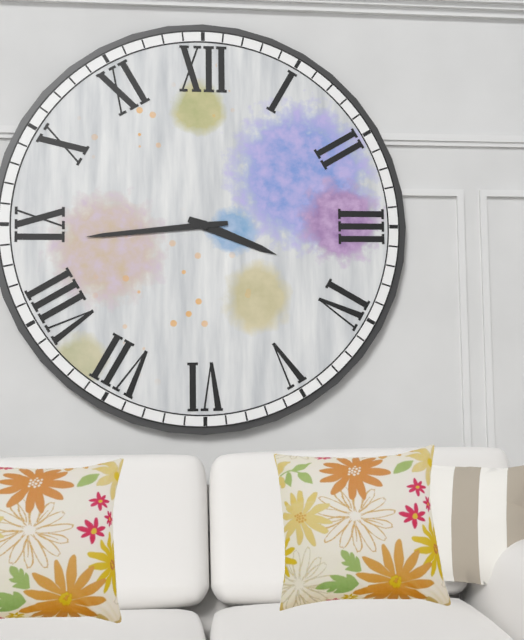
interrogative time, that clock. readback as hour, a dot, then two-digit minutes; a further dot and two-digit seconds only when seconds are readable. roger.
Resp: 3.44
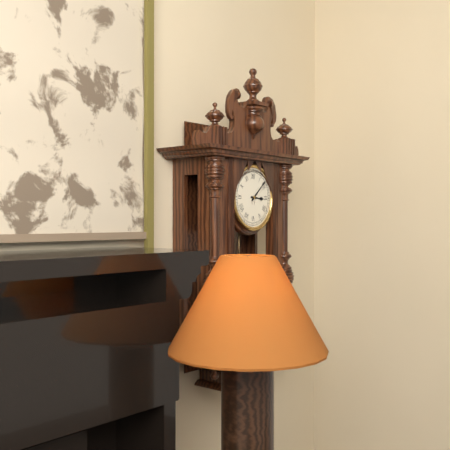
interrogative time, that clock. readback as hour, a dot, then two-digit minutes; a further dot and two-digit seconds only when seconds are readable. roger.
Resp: 3.08
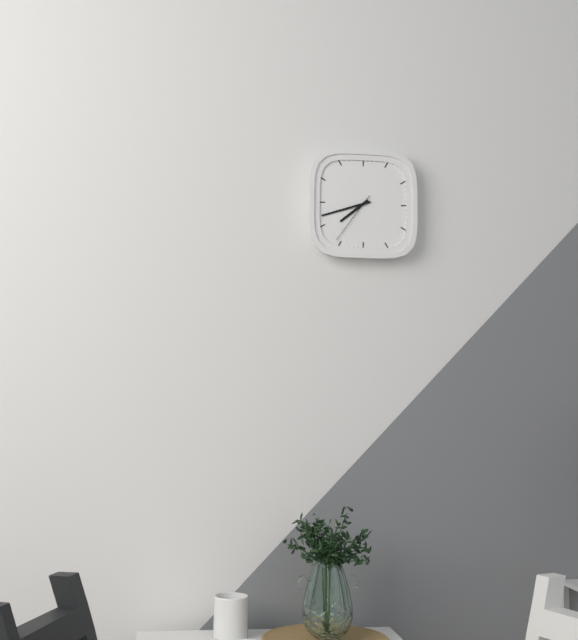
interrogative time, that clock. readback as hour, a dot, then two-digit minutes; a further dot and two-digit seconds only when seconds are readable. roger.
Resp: 7.42.36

## Goal:
Update every line of the listing above by replacing "readback" with "report", keeping everything else unchanged. Leave out the picture lines.

## Full output:
interrogative time, that clock. report as hour, a dot, then two-digit minutes; a further dot and two-digit seconds only when seconds are readable. roger.
Resp: 3.44
interrogative time, that clock. report as hour, a dot, then two-digit minutes; a further dot and two-digit seconds only when seconds are readable. roger.
Resp: 3.08
interrogative time, that clock. report as hour, a dot, then two-digit minutes; a further dot and two-digit seconds only when seconds are readable. roger.
Resp: 7.42.36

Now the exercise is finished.